Extracted entries
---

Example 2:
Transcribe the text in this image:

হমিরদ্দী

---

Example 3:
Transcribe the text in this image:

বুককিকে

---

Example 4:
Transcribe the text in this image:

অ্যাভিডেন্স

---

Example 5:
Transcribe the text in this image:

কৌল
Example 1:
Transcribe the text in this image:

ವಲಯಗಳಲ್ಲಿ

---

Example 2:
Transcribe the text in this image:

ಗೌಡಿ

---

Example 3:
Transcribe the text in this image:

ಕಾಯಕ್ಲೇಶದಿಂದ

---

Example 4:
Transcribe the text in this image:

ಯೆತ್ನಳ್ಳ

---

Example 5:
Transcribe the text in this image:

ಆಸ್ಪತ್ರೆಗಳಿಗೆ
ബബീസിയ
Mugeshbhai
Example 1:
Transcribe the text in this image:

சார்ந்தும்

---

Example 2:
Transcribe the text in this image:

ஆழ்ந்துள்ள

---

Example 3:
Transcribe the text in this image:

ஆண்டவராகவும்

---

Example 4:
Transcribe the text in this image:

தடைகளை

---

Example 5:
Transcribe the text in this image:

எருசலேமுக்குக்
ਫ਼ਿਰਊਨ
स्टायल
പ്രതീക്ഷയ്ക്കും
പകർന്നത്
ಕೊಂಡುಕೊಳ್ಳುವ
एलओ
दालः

Exercise aim
Produce an exact copy of the whole listing.

Response
---

Example 2:
Transcribe the text in this image:

হমিরদ্দী

---

Example 3:
Transcribe the text in this image:

বুককিকে

---

Example 4:
Transcribe the text in this image:

অ্যাভিডেন্স

---

Example 5:
Transcribe the text in this image:

কৌল
Example 1:
Transcribe the text in this image:

ವಲಯಗಳಲ್ಲಿ

---

Example 2:
Transcribe the text in this image:

ಗೌಡಿ

---

Example 3:
Transcribe the text in this image:

ಕಾಯಕ್ಲೇಶದಿಂದ

---

Example 4:
Transcribe the text in this image:

ಯೆತ್ನಳ್ಳ

---

Example 5:
Transcribe the text in this image:

ಆಸ್ಪತ್ರೆಗಳಿಗೆ
ബബീസിയ
Mugeshbhai
Example 1:
Transcribe the text in this image:

சார்ந்தும்

---

Example 2:
Transcribe the text in this image:

ஆழ்ந்துள்ள

---

Example 3:
Transcribe the text in this image:

ஆண்டவராகவும்

---

Example 4:
Transcribe the text in this image:

தடைகளை

---

Example 5:
Transcribe the text in this image:

எருசலேமுக்குக்
ਫ਼ਿਰਊਨ
स्टायल
പ്രതീക്ഷയ്ക്കും
പകർന്നത്
ಕೊಂಡುಕೊಳ್ಳುವ
एलओ
दालः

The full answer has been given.